:: Screenshot and code edit data ::
*** Block opens ***

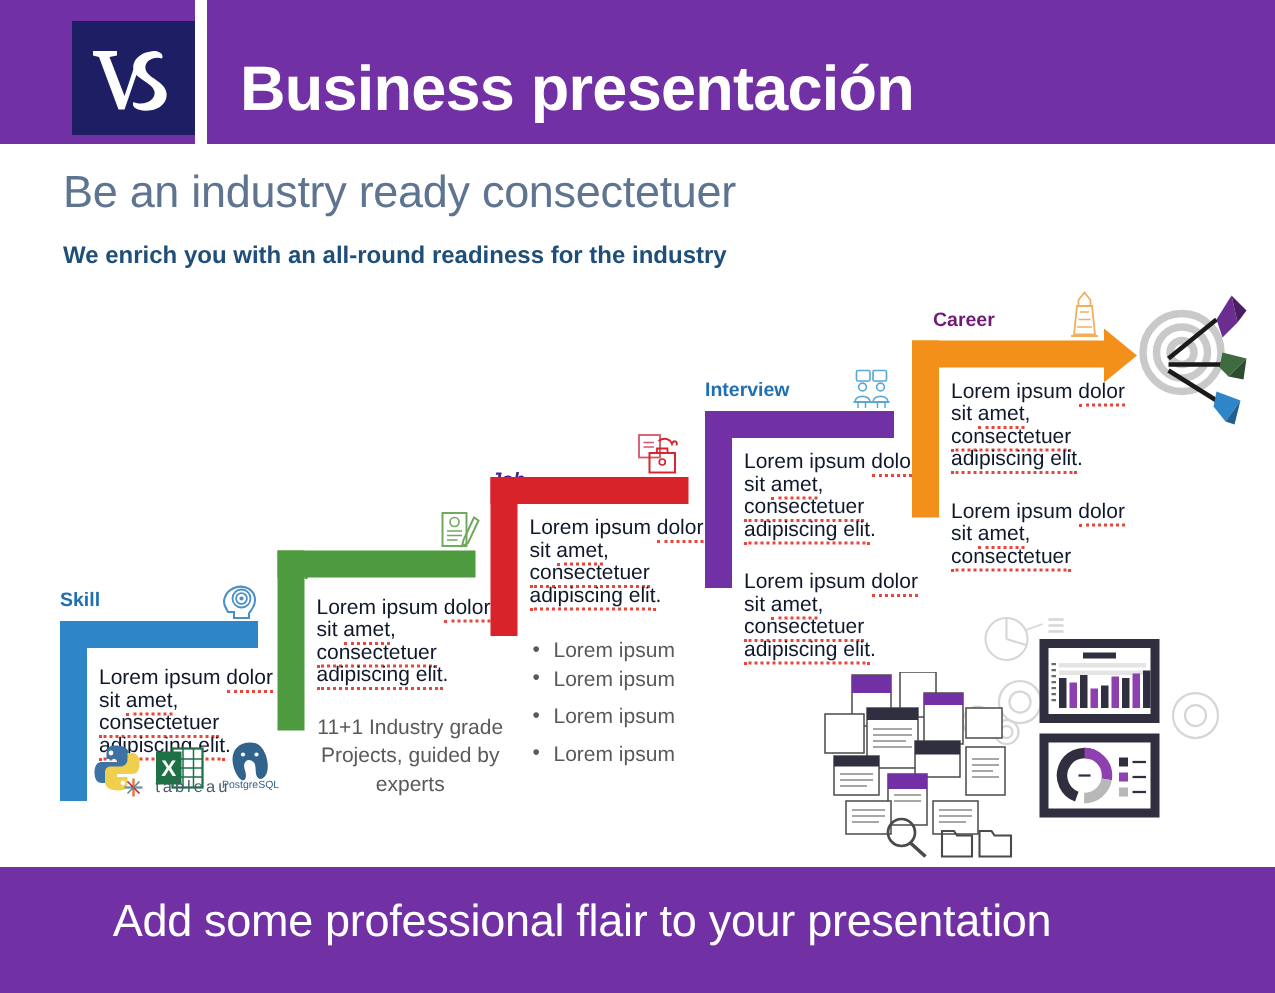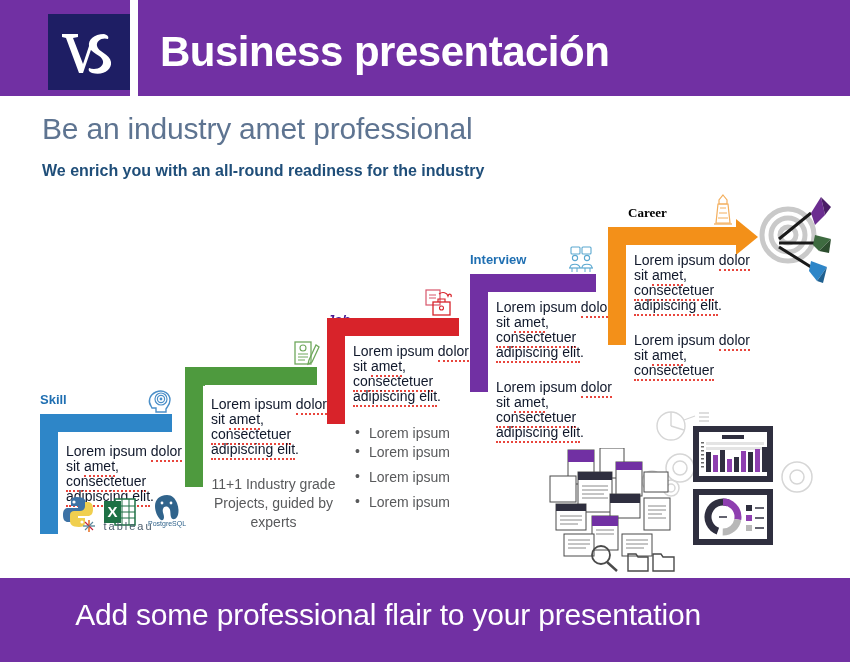--- a/index.html
+++ b/index.html
@@ -4,21 +4,21 @@
 <style>
   html,body{margin:0;padding:0;background:#ffffff;}
   body{width:850px;height:662px;position:relative;overflow:hidden;
        font-family:"Liberation Sans",sans-serif;}
 
   
   .header{position:absolute;left:0;top:0;width:850px;height:96px;background:#7130A3;}
   .logo-box{position:absolute;left:48px;top:14px;width:82px;height:76px;background:#1E1E64;
             display:flex;align-items:center;justify-content:center;}
   .logo-box svg{display:block;}
-  .header-title{position:absolute;left:160px;top:20px;width:670px;height:64px;
+  .header-title{position:absolute;left:160px;top:27px;width:670px;height:64px;
                 display:flex;align-items:center;color:#ffffff;font-size:42px;font-weight:bold;
                 letter-spacing:-0.5px;font-family:"Liberation Sans",sans-serif;}
   .header-gap{position:absolute;left:130px;top:0px;width:8px;height:96px;background:#ffffff;}
 
   
   .slide-title{position:absolute;left:42px;top:112px;font-size:30px;color:#5E7491;
                font-weight:normal;letter-spacing:-0.2px;}
   .slide-sub{position:absolute;left:42px;top:162px;font-size:16px;color:#1F4E79;font-weight:bold;}
 
   
@@ -53,21 +53,21 @@
 <div class="logo-box">
   <svg width="62" height="52" viewBox="0 0 62 52">
     <path d="M4 8 L20 8 L20 11 L15 12 L25 38 L33 14 L36 15 L25 47 L21 47 L8 12 L4 11 Z" fill="#ffffff"></path>
     <path d="M46 8 C36 8 30 14 31 20 C32 27 44 29 45 35 C46 41 38 45 31 42 C30 44 31 46 34 47
              C45 50 54 44 53 36 C52 28 40 26 39 20 C38 15 44 11 50 13 C51 11 50 9 46 8 Z" fill="#ffffff"></path>
   </svg>
 </div>
 
 <div class="header-title">Business presentación</div>
 
-<div class="slide-title">Be an industry amet professional</div>
+<div class="slide-title">Be an industry ready consectetuer</div>
 <div class="slide-sub">We enrich you with an all-round readiness for the industry</div>
 
 <div class="stage" style="left:40px;top:392px;">
   <div class="label" style="left:0;top:0;color:#1F6FB2;">Skill</div>
   <div class="bracket" style="left:0;top:22px;">
     <div class="arm-h" style="width:132px;background:#2E86C8;"></div>
     <div class="arm-v" style="height:120px;background:#2E86C8;"></div>
   </div>
   <div class="body-text" style="left:26px;top:52px;width:122px;">
     Lorem ipsum <span class="u-red">dolor</span><br>sit <span class="u-red">amet</span>,<br>
@@ -203,21 +203,21 @@
       <line x1="3" y1="24" x2="27" y2="24" stroke="#5BA8D0" stroke-width="1.2"></line>
       <line x1="6" y1="24" x2="6" y2="28" stroke="#5BA8D0" stroke-width="1"></line>
       <line x1="11" y1="24" x2="11" y2="28" stroke="#5BA8D0" stroke-width="1"></line>
       <line x1="19" y1="24" x2="19" y2="28" stroke="#5BA8D0" stroke-width="1"></line>
       <line x1="24" y1="24" x2="24" y2="28" stroke="#5BA8D0" stroke-width="1"></line>
     </svg>
   </span>
 </div>
 
 <div class="stage" style="left:608px;top:205px;">
-  <div class="label" style="left:20px;top:0;color:#000000;font-family:Liberation Serif, serif;">Career</div>
+  <div class="label" style="left:14px;top:0;color:#701a75;">Career</div>
   <div class="bracket" style="left:0;top:22px;">
     <div class="arm-h" style="width:130px;background:#F39019;"></div>
     <div class="arm-v" style="height:118px;background:#F39019;"></div>
   </div>
   <span class="decor" style="left:128px;top:12px;">
     <svg width="34" height="40" viewBox="0 0 34 40">
       <path d="M0 2 L22 20 L0 38 Z" fill="#F39019"></path>
     </svg>
   </span>
   <div class="body-text" style="left:26px;top:48px;width:130px;">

*** Block closes ***

Here the job is to print all the data exactly, skipping any image.

--- a/index.html
+++ b/index.html
@@ -4,21 +4,21 @@
 <style>
   html,body{margin:0;padding:0;background:#ffffff;}
   body{width:850px;height:662px;position:relative;overflow:hidden;
        font-family:"Liberation Sans",sans-serif;}
 
   
   .header{position:absolute;left:0;top:0;width:850px;height:96px;background:#7130A3;}
   .logo-box{position:absolute;left:48px;top:14px;width:82px;height:76px;background:#1E1E64;
             display:flex;align-items:center;justify-content:center;}
   .logo-box svg{display:block;}
-  .header-title{position:absolute;left:160px;top:20px;width:670px;height:64px;
+  .header-title{position:absolute;left:160px;top:27px;width:670px;height:64px;
                 display:flex;align-items:center;color:#ffffff;font-size:42px;font-weight:bold;
                 letter-spacing:-0.5px;font-family:"Liberation Sans",sans-serif;}
   .header-gap{position:absolute;left:130px;top:0px;width:8px;height:96px;background:#ffffff;}
 
   
   .slide-title{position:absolute;left:42px;top:112px;font-size:30px;color:#5E7491;
                font-weight:normal;letter-spacing:-0.2px;}
   .slide-sub{position:absolute;left:42px;top:162px;font-size:16px;color:#1F4E79;font-weight:bold;}
 
   
@@ -53,21 +53,21 @@
 <div class="logo-box">
   <svg width="62" height="52" viewBox="0 0 62 52">
     <path d="M4 8 L20 8 L20 11 L15 12 L25 38 L33 14 L36 15 L25 47 L21 47 L8 12 L4 11 Z" fill="#ffffff"></path>
     <path d="M46 8 C36 8 30 14 31 20 C32 27 44 29 45 35 C46 41 38 45 31 42 C30 44 31 46 34 47
              C45 50 54 44 53 36 C52 28 40 26 39 20 C38 15 44 11 50 13 C51 11 50 9 46 8 Z" fill="#ffffff"></path>
   </svg>
 </div>
 
 <div class="header-title">Business presentación</div>
 
-<div class="slide-title">Be an industry amet professional</div>
+<div class="slide-title">Be an industry ready consectetuer</div>
 <div class="slide-sub">We enrich you with an all-round readiness for the industry</div>
 
 <div class="stage" style="left:40px;top:392px;">
   <div class="label" style="left:0;top:0;color:#1F6FB2;">Skill</div>
   <div class="bracket" style="left:0;top:22px;">
     <div class="arm-h" style="width:132px;background:#2E86C8;"></div>
     <div class="arm-v" style="height:120px;background:#2E86C8;"></div>
   </div>
   <div class="body-text" style="left:26px;top:52px;width:122px;">
     Lorem ipsum <span class="u-red">dolor</span><br>sit <span class="u-red">amet</span>,<br>
@@ -203,21 +203,21 @@
       <line x1="3" y1="24" x2="27" y2="24" stroke="#5BA8D0" stroke-width="1.2"></line>
       <line x1="6" y1="24" x2="6" y2="28" stroke="#5BA8D0" stroke-width="1"></line>
       <line x1="11" y1="24" x2="11" y2="28" stroke="#5BA8D0" stroke-width="1"></line>
       <line x1="19" y1="24" x2="19" y2="28" stroke="#5BA8D0" stroke-width="1"></line>
       <line x1="24" y1="24" x2="24" y2="28" stroke="#5BA8D0" stroke-width="1"></line>
     </svg>
   </span>
 </div>
 
 <div class="stage" style="left:608px;top:205px;">
-  <div class="label" style="left:20px;top:0;color:#000000;font-family:Liberation Serif, serif;">Career</div>
+  <div class="label" style="left:14px;top:0;color:#701a75;">Career</div>
   <div class="bracket" style="left:0;top:22px;">
     <div class="arm-h" style="width:130px;background:#F39019;"></div>
     <div class="arm-v" style="height:118px;background:#F39019;"></div>
   </div>
   <span class="decor" style="left:128px;top:12px;">
     <svg width="34" height="40" viewBox="0 0 34 40">
       <path d="M0 2 L22 20 L0 38 Z" fill="#F39019"></path>
     </svg>
   </span>
   <div class="body-text" style="left:26px;top:48px;width:130px;">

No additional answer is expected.